What lines in the records below mention "Forhøjet"? List them all.

━━━━━━━━━━━━━━━━━━━━━━━━━━━━━━

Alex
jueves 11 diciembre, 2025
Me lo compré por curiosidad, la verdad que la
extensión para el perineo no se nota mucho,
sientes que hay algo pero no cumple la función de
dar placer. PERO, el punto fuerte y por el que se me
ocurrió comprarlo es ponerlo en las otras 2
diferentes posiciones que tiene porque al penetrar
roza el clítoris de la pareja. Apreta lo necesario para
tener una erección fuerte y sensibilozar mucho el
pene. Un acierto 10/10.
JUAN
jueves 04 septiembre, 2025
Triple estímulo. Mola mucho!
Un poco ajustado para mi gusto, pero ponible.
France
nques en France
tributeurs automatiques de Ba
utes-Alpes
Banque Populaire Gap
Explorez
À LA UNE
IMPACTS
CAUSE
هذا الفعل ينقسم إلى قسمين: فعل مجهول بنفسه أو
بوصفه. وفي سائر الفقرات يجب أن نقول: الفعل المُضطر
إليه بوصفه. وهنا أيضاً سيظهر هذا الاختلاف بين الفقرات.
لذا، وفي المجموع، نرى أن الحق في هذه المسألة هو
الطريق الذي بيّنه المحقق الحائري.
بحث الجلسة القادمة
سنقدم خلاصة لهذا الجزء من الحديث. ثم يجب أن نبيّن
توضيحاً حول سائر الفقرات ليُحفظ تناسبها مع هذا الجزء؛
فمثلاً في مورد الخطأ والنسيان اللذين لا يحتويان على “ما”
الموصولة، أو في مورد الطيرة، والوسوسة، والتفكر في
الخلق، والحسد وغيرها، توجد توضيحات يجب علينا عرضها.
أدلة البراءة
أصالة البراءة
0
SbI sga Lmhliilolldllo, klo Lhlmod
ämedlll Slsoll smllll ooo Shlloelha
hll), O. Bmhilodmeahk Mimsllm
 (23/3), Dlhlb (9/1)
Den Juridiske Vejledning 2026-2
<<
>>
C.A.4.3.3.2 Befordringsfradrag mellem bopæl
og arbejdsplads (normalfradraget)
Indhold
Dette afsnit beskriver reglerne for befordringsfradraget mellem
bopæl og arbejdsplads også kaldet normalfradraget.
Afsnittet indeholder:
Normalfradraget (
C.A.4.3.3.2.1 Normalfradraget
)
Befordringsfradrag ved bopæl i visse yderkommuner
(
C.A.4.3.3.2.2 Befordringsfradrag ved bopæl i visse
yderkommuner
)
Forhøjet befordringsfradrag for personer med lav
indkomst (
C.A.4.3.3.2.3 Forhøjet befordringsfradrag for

━━━━━━━━━━━━━━━━━━━━━━━━━━━━━━

### Reply to the task
Forhøjet befordringsfradrag for personer med lav
C.A.4.3.3.2.3 Forhøjet befordringsfradrag for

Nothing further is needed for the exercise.